• _Çalışma Yönergeleri_:
• A. Yargıtay kararının "MAHKEMESİ : KADIKÖY" sözcüklerini içeren yerinden başlayıp "karar verilmesini istemiştir." sözcüklerinden sonra biten bölümünü yeniden yazın. Bu bölümde "Davacı" ifadesini "Başvurucu" olarak yeniden adlandırın.
• B. Yargıtay kararına göre davacının mahkemeden karar verilmesini istediği her şeyi sıralayın.
• C. Yargıtay kararına göre aşağıdaki soruları cevaplayın:
(i) Karar tarihi nedir?
(ii) Kararı veren yerel mahkeme hangisidir?
(iii) Davacının satın aldığı dükkân kaç sayılı parselde yer almaktadır?

• _Alıntı Metin_:
........
Yargıtay 1. Hukuk Dairesi 2011/12656 Esas 2012/1094 Karar Sayılı İlamı

Abaküs Yazılım
1. Hukuk Dairesi
Esas No: 2011/12656
Karar No: 2012/1094
Karar Tarihi: 09.02.2012

Yargıtay 1. Hukuk Dairesi 2011/12656 Esas 2012/1094 Karar Sayılı İlamı

1. Hukuk Dairesi         2011/12656 E.  ,  2012/1094 K.

    "İçtihat Metni"

    MAHKEMESİ : KADIKÖY 3. ASLİYE HUKUK MAHKEMESİ
    TARİHİ : 24/05/2011
    NUMARASI : 2006/180-2011/197

    Taraflar arasında birleştirilerek görülen davada;
    Davacı, kayden paydaşı olduğu 5 sayılı parselde yer alan ve dava dışı H.. Ö.."ten satın aldığı 1 numaralı dükkanı davalıların aradaki duvarı kaldırarak kendi dükkanlarına dahil etmek suretiyle işgal ettiklerini ileri sürerek, elatmanın önlenmesi, taşınmazın eski hale getirilmesi ve ecrimisile karar verilmesini istemiştir.
........
• _Verilen Bilgiler_:
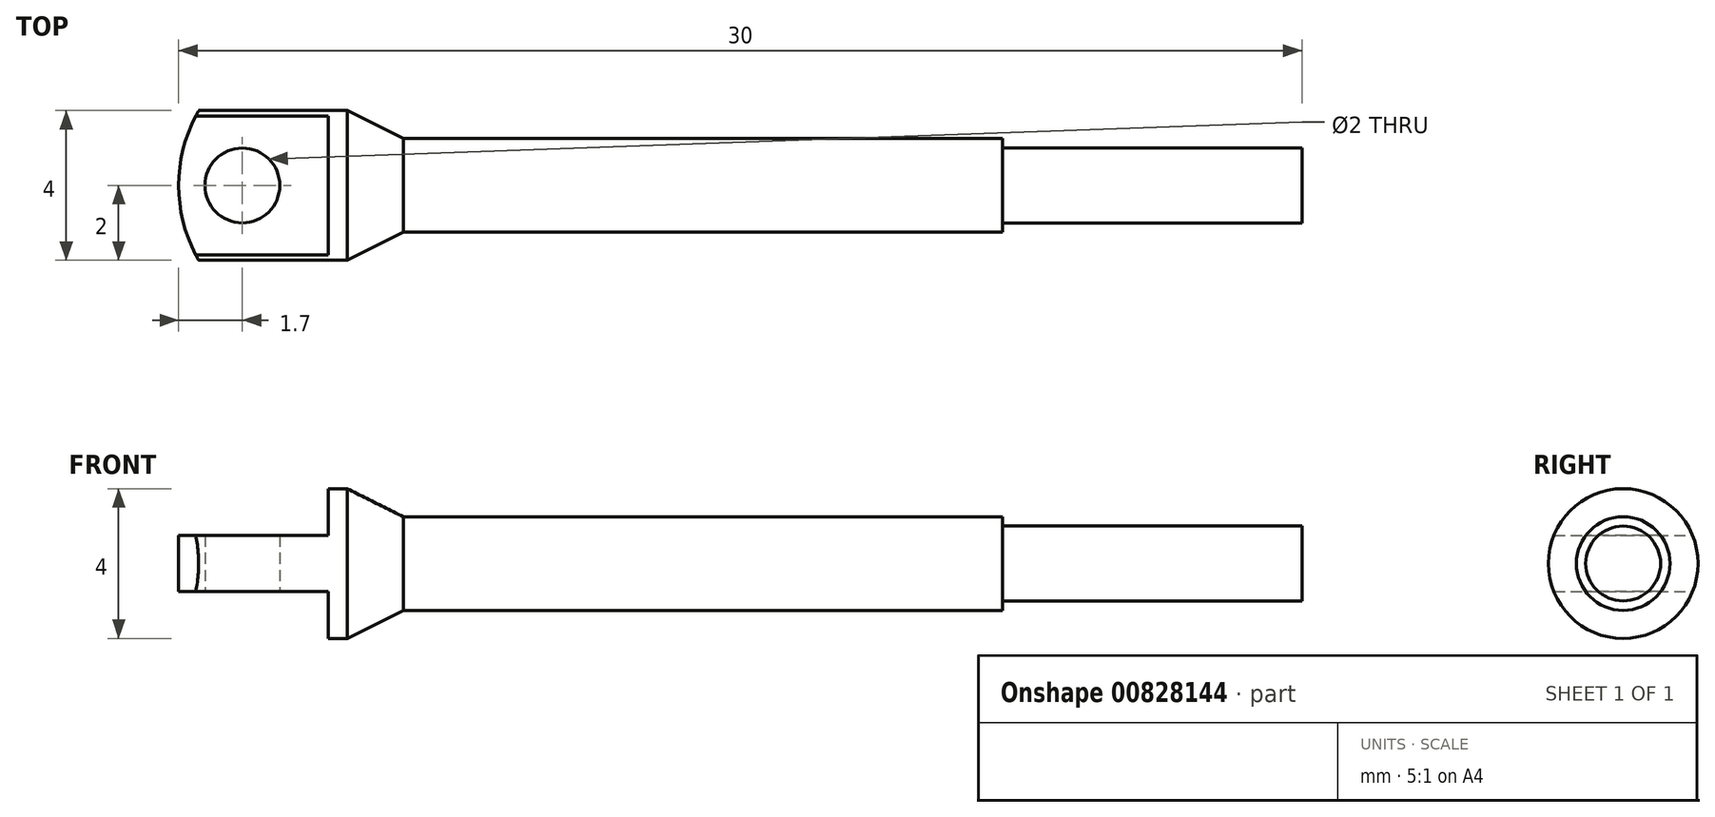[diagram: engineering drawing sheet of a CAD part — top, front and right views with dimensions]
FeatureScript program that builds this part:
annotation { "Feature Type Name" : "Feature", "Feature Type Description" : "" }
export const myFeature = defineFeature(function(context is Context, id is Id, definition is map)
    precondition{}
    {
        {
            var Q0;
            Q0=qCreatedBy(makeId("Front.planeOp"),FACE);
            var sketch = newSketch(context, id + "F0", { "sketchPlane" : qUnion([Q0])});
            skLineSegment(sketch, "E0.bottom", {"start": v(0, 0) * mm, "end": v(24, 0) * mm});
            skLineSegment(sketch, "E0.top", {"start": v(0, 1.25) * mm, "end": v(16, 1.25) * mm});
            skLineSegment(sketch, "E0.left", {"start": v(0, 0) * mm, "end": v(0, 1.25) * mm});
            skLineSegment(sketch, "E1", {"start": v(16, 1.25) * mm, "end": v(16, 1) * mm});
            skLineSegment(sketch, "E2", {"start": v(16, 1) * mm, "end": v(24, 1) * mm});
            skLineSegment(sketch, "E3", {"start": v(24, 1) * mm, "end": v(24, 0) * mm});
            skSolve(sketch);
        }
        {
            var Q0;
            Q0 = qSketchRegion(id + "F0", true);
            var Q1;
            Q1=sQuery(id+"F0.wireOp",EDGE,"E0.bottom");
            revolve(context, id + "F1", {"surfaceOperationType" : NewSurfaceOperationType.NEW, "entities" : qUnion([Q0]), "axis" : qUnion([Q1]), "revolveType" : RevolveType.FULL});
        }
        {
            var Q0;
            Q0=qCreatedBy(makeId("Front.planeOp"),FACE);
            var sketch = newSketch(context, id + "F2", { "sketchPlane" : qUnion([Q0])});
            skLineSegment(sketch, "E4", {"start": v(-1.5, 2) * mm, "end": v(0, 1.25) * mm});
            skLineSegment(sketch, "E5", {"start": v(0, 1.25) * mm, "end": v(0, 0) * mm});
            skLineSegment(sketch, "E6", {"start": v(-1.5, 2) * mm, "end": v(-2, 2) * mm});
            skLineSegment(sketch, "E7", {"start": v(-2, 2) * mm, "end": v(-2, 0) * mm});
            skLineSegment(sketch, "E8", {"start": v(-2, 0) * mm, "end": v(0, 0) * mm});
            skSolve(sketch);
        }
        {
            var Q0;
            Q0 = qSketchRegion(id + "F2", true);
            var Q1;
            Q1=sQuery(id+"F2.wireOp",EDGE,"E8");
            revolve(context, id + "F3", {"operationType" : NewBodyOperationType.ADD, "surfaceOperationType" : NewSurfaceOperationType.NEW, "entities" : qUnion([Q0]), "axis" : qUnion([Q1]), "revolveType" : RevolveType.FULL});
        }
        {
            var Q0;
            Q0=qCreatedBy(makeId("Front.planeOp"),FACE);
            var sketch = newSketch(context, id + "F4", { "sketchPlane" : qUnion([Q0])});
            skLineSegment(sketch, "E9.bottom", {"start": v(-2, 0.75) * mm, "end": v(-6, 0.75) * mm});
            skLineSegment(sketch, "E9.top", {"start": v(-2, -0.75) * mm, "end": v(-6, -0.75) * mm});
            skLineSegment(sketch, "E9.left", {"start": v(-2, 0.75) * mm, "end": v(-2, -0.75) * mm});
            skLineSegment(sketch, "E9.right", {"start": v(-6, 0.75) * mm, "end": v(-6, -0.75) * mm});
            skSolve(sketch);
        }
        {
            var Q0;
            Q0 = qSketchRegion(id + "F4", true);
            var Q1;
            Q1=makeQuery(id+"F3.opRevolve","SWEPT_FACE",FACE,{"disambiguationData":[OSD([sQuery(id+"F2.wireOp",EDGE,"E6")])]});
            var Q2;
            Q2=makeQuery(id+"F3.opRevolve","SWEPT_FACE",FACE,{"disambiguationData":[OSD([sQuery(id+"F2.wireOp",EDGE,"E6")])]});
            extrude(context, id + "F5", {"entities" : qUnion([Q0]), "operationType" : NewBodyOperationType.ADD, "endBound" : BoundingType.UP_TO_SURFACE, "depth" : 25 * mm, "endBoundEntityFace" : qUnion([Q1]), "offsetDistance" : 25 * mm, "hasSecondDirection" : true, "secondDirectionBound" : SecondDirectionBoundingType.UP_TO_SURFACE, "secondDirectionOppositeDirection" : true, "secondDirectionDepth" : 25 * mm, "secondDirectionBoundEntityFace" : qUnion([Q2])});
        }
        {
            var Q0;
            Q0=makeQuery(id+"F5.opExtrude","SWEPT_FACE",FACE,{"disambiguationData":[OSD([sQuery(id+"F4.wireOp",EDGE,"E9.top")])]});
            var sketch = newSketch(context, id + "F6", { "sketchPlane" : qUnion([Q0])});
            skCircle(sketch, "E10", {"center": v(-4.3, 0) * mm, "radius": 1 * mm});
            skSolve(sketch);
        }
        {
            var Q0;
            Q0 = qSketchRegion(id + "F6", true);
            extrude(context, id + "F7", {"entities" : qUnion([Q0]), "operationType" : NewBodyOperationType.REMOVE, "endBound" : BoundingType.SYMMETRIC, "oppositeDirection" : true, "depth" : 25 * mm, "offsetDistance" : 25 * mm});
        }
        {
            var Q0;
            Q0=makeQuery(id+"F5.opExtrude","SWEPT_FACE",FACE,{"disambiguationData":[OSD([sQuery(id+"F4.wireOp",EDGE,"E9.top")])]});
            var sketch = newSketch(context, id + "F8", { "sketchPlane" : qUnion([Q0])});
            skArc(sketch, "E11", {"start": v(-5.12, 2.5) * mm, "mid": v(-6, 0) * mm, "end": v(-5.12, -2.5) * mm});
            skLineSegment(sketch, "E12", {"start": v(-5.12, 2.5) * mm, "end": v(-7, 2.5) * mm});
            skLineSegment(sketch, "E13", {"start": v(-7, 2.5) * mm, "end": v(-7, -2.5) * mm});
            skLineSegment(sketch, "E14", {"start": v(-7, -2.5) * mm, "end": v(-5.12, -2.5) * mm});
            skSolve(sketch);
        }
        {
            var Q0;
            Q0 = qSketchRegion(id + "F8", true);
            extrude(context, id + "F9", {"entities" : qUnion([Q0]), "operationType" : NewBodyOperationType.REMOVE, "endBound" : BoundingType.SYMMETRIC, "oppositeDirection" : true, "depth" : 25 * mm, "offsetDistance" : 25 * mm});
        }
    });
........
• _Görevlere Göre Cevaplar_:
• A.
MAHKEMESİ : KADIKÖY 3. ASLİYE HUKUK MAHKEMESİ
    TARİHİ : 24/05/2011
    NUMARASI : 2006/180-2011/197

    Taraflar arasında birleştirilerek görülen davada;
    Başvurucu, kayden paydaşı olduğu 5 sayılı parselde yer alan ve dava dışı H.. Ö.."ten satın aldığı 1 numaralı dükkanı davalıların aradaki duvarı kaldırarak kendi dükkanlarına dahil etmek suretiyle işgal ettiklerini ileri sürerek, elatmanın önlenmesi, taşınmazın eski hale getirilmesi ve ecrimisile karar verilmesini istemiştir.

• B. Elatmanın önlenmesi; taşınmazın eski hale getirilmesi; ecrimisil.

• C.
(i) 09.02.2012
(ii) Kadıköy 3. Asliye Hukuk Mahkemesi
(iii) 5 sayılı parsel